Optimizing hand-evaluation algorithm for Poker-Monte-Carlo-Simulation

Question

I've written an equilator for Hold'em Poker as a hobbyproject. It works correctly, but there is still one thing I am not happy with: In the whole process of simulating hands, the process of evaluating the hands takes about 35% of the time.
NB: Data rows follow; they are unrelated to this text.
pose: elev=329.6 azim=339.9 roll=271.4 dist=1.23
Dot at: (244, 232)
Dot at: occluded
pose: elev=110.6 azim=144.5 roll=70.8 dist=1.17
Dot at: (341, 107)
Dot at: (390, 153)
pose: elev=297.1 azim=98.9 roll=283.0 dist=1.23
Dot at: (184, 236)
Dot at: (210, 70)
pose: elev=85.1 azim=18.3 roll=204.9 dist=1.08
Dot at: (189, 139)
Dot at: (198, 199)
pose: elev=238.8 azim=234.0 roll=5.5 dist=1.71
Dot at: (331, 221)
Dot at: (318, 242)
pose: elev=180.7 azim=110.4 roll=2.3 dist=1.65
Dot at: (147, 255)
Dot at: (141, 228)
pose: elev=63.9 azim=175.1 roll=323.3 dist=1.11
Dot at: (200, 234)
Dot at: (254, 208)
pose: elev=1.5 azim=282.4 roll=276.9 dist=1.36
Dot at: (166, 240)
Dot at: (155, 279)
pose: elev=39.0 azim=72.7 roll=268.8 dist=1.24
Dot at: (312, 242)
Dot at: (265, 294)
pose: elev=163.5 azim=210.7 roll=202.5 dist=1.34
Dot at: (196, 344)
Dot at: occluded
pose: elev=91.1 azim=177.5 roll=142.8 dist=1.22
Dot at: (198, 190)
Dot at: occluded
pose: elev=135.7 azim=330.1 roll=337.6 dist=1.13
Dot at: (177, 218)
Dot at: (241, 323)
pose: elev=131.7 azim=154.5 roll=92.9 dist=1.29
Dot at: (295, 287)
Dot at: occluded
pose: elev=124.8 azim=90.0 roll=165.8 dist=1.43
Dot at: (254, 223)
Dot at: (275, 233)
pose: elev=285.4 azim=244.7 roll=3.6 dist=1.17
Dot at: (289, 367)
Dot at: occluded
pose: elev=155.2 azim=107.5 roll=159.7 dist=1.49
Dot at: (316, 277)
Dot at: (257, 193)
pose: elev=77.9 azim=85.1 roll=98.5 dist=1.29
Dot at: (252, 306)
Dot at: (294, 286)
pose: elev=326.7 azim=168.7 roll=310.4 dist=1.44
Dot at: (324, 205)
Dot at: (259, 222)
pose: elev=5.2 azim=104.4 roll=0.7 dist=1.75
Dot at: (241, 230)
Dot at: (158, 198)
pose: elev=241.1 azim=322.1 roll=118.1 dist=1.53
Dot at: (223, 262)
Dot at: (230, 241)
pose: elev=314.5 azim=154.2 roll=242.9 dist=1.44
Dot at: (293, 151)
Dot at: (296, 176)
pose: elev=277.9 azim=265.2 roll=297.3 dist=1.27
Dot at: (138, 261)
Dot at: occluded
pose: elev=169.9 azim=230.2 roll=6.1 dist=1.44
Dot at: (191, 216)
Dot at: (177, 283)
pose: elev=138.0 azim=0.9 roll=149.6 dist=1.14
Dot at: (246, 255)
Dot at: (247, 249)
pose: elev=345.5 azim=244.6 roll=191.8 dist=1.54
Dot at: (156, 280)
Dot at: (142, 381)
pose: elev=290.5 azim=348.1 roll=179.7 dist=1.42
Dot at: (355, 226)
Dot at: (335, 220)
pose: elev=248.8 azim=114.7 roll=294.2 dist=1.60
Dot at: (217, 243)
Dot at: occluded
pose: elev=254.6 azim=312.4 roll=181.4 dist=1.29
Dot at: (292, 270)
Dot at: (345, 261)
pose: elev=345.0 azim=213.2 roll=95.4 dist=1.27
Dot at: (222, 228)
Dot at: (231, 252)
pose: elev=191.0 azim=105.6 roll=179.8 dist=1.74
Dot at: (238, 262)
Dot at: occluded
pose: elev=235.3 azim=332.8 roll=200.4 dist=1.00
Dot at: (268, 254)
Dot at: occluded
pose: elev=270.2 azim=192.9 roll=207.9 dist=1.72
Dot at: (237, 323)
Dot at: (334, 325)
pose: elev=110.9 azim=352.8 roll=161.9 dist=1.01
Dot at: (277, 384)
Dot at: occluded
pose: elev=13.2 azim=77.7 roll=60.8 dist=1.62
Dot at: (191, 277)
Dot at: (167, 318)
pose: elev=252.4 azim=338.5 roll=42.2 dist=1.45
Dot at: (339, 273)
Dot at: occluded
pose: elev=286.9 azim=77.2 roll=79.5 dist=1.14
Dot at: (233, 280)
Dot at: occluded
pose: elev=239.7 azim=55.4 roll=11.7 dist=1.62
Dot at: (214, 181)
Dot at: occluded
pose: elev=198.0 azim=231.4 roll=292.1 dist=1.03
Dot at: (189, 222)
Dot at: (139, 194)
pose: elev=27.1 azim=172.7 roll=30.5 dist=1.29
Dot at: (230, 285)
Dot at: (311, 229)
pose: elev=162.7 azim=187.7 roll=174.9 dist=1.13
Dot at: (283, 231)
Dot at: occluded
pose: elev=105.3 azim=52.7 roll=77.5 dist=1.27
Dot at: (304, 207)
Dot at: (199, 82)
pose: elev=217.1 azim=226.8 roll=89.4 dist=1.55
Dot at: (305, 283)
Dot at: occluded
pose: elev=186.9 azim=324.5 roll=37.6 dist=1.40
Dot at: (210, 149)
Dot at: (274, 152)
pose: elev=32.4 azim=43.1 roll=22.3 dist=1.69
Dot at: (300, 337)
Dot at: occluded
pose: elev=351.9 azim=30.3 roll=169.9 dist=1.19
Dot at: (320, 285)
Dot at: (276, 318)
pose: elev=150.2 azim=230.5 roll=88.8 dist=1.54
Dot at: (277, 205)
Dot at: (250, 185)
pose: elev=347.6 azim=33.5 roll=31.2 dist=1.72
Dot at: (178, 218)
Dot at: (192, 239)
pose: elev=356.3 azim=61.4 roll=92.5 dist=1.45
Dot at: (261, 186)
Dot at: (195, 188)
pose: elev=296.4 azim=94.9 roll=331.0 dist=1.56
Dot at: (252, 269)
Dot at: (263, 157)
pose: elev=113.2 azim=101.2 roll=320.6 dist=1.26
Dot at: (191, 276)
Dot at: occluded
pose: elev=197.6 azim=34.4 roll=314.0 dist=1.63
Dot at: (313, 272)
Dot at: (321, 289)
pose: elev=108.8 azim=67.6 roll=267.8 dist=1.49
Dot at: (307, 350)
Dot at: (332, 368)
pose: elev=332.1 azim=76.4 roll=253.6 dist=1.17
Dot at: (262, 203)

That seems to be pretty much to me compared with what else has to be done like iterating through and cloning large arrays and stuff.

Any idea of how to get this more performant would be great.

This is the code:

    private static int getHandvalue(List<Card> sCards)
    {

        // --- Auf Straight / Straight Flush prüfen ---
        if ((sCards[0].Value - 1 == sCards[1].Value) && (sCards[1].Value - 1 == sCards[2].Value) && (sCards[2].Value - 1 == sCards[3].Value) && (sCards[3].Value - 1 == sCards[4].Value))
        {

            if ((sCards[0].Color == sCards[1].Color) && (sCards[1].Color == sCards[2].Color) && (sCards[2].Color == sCards[3].Color) && (sCards[3].Color == sCards[4].Color))
                return (8 << 20) + (byte)sCards[0].Value; // Höchste Karte Kicker

            else
                return (4 << 20) + (byte)sCards[0].Value; // Höchste Karte Kicker (Straight)

        }

        // --- Auf Wheel / Wheel Flush prüfen ---
        if ((sCards[4].Value == Card.CardValue.Two) && (sCards[3].Value == Card.CardValue.Three) && (sCards[2].Value == Card.CardValue.Four) && (sCards[1].Value == Card.CardValue.Five) && (sCards[0].Value == Card.CardValue.Ace))
        {

            if ((sCards[0].Color == sCards[1].Color) && (sCards[1].Color == sCards[2].Color) && (sCards[2].Color == sCards[3].Color) && (sCards[3].Color == sCards[4].Color))
                return(8 << 20) + (byte)sCards[1].Value; // Zweithöchste Karte Kicker

            else
                return(4 << 20) + (byte)sCards[1].Value; // Zweithöchste Karte Kicker (Straight)

        }


        // --- Auf Flush prüfen ---
        if ((sCards[0].Color == sCards[1].Color) && (sCards[1].Color == sCards[2].Color) && (sCards[2].Color == sCards[3].Color) && (sCards[3].Color == sCards[4].Color))
            return (5 << 20) + ((byte)sCards[0].Value << 16) + ((byte)sCards[1].Value << 12) + ((byte)sCards[2].Value << 8) + ((byte)sCards[3].Value << 4) + (byte)sCards[4].Value;


        // --- Auf Vierling prüfen ---
        if (((sCards[0].Value == sCards[1].Value) && (sCards[1].Value == sCards[2].Value) && (sCards[2].Value == sCards[3].Value)) || ((sCards[1].Value == sCards[2].Value) && (sCards[2].Value == sCards[3].Value) && (sCards[3].Value == sCards[4].Value)))
            return (7 << 20) + (byte)sCards[1].Value; // Wert des Vierlings (keine Kicker, da nicht mehrere Spieler den selben Vierling haben können)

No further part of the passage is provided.